Dataset extract: Begin

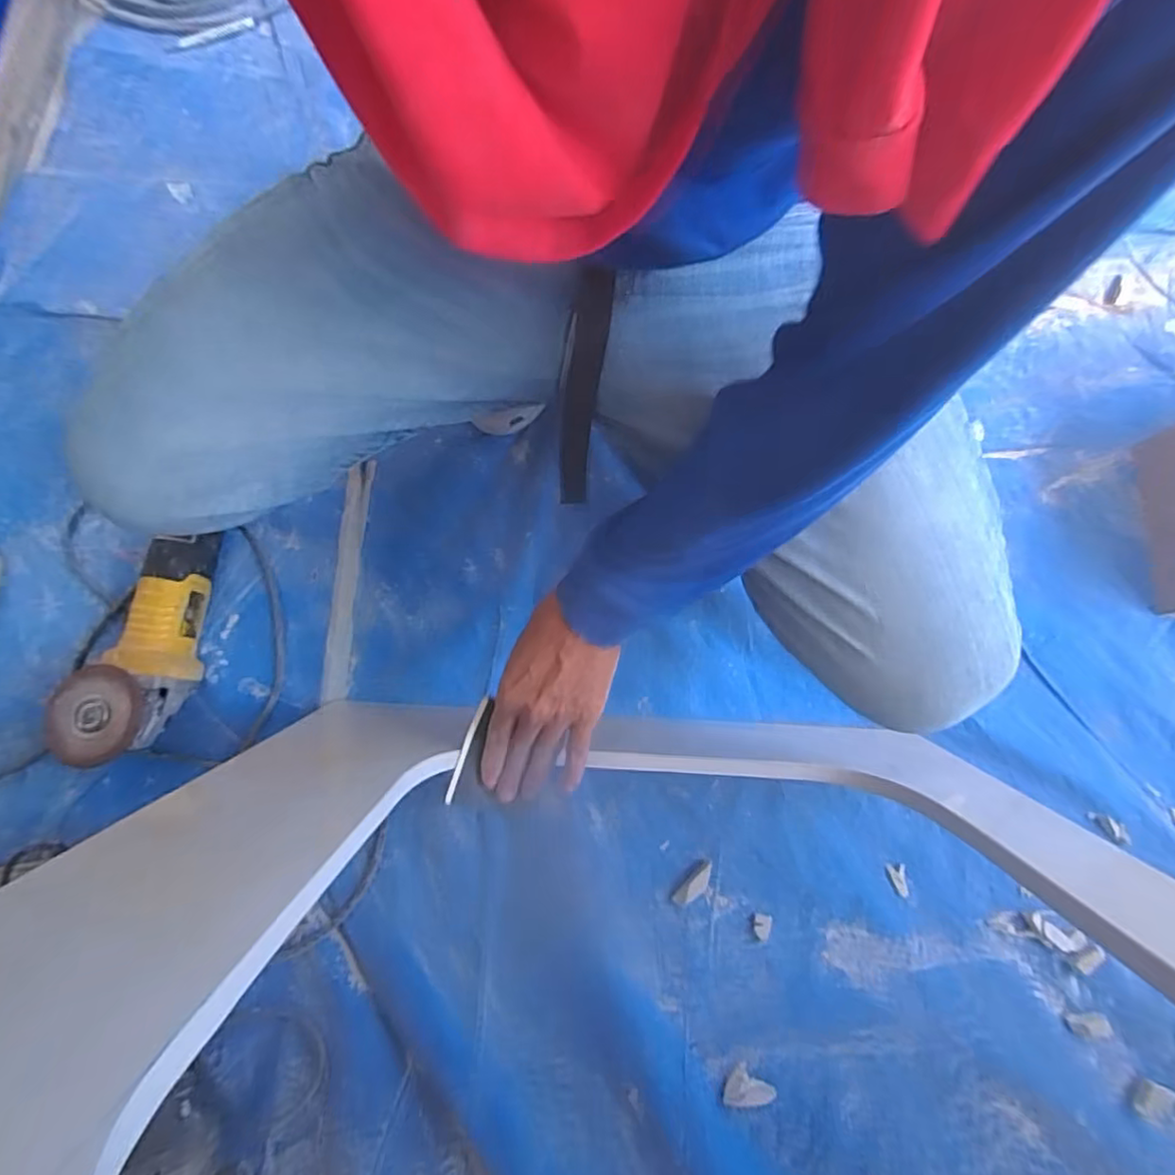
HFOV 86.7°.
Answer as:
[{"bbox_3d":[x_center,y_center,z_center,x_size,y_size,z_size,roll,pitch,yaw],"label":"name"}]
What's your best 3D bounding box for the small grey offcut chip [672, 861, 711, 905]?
[{"bbox_3d":[0.104,0.289,0.603,0.049,0.011,0.017,-43,83,-8],"label":"small grey offcut chip"}]

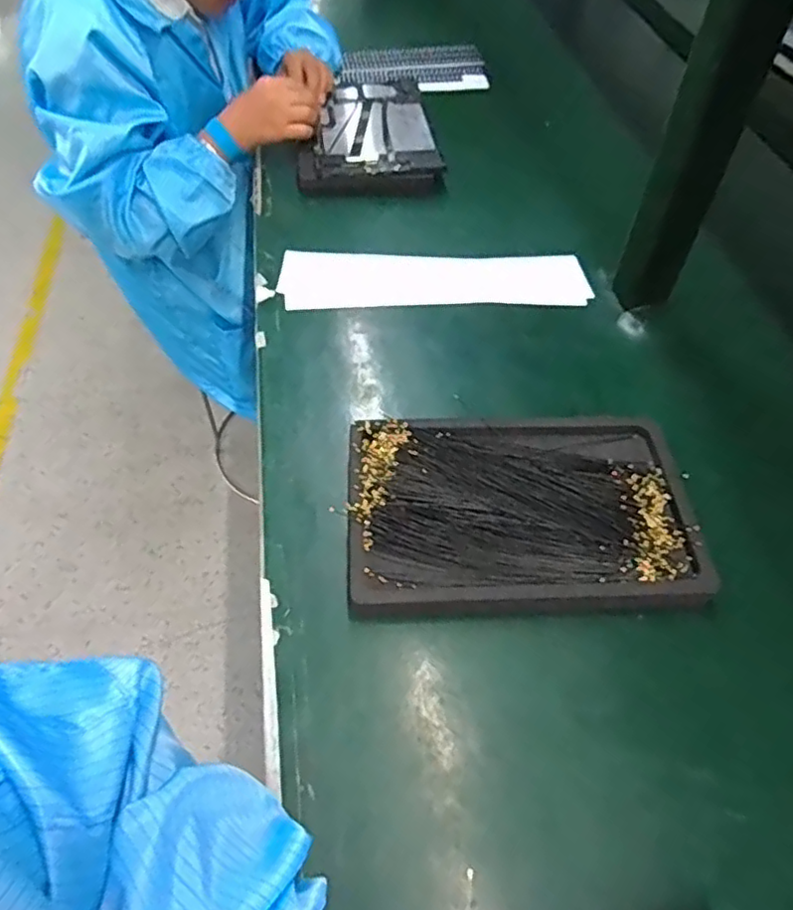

Dataset extract: End

**Work task**:
Beginning with the line containing "What's your best" and ending with the last line of the data above, repeat each line exactly. Include no pictures and no other lines.

**Problem solution**:
What's your best 3D bounding box for the small grey offcut chip [672, 861, 711, 905]?
[{"bbox_3d":[0.104,0.289,0.603,0.049,0.011,0.017,-43,83,-8],"label":"small grey offcut chip"}]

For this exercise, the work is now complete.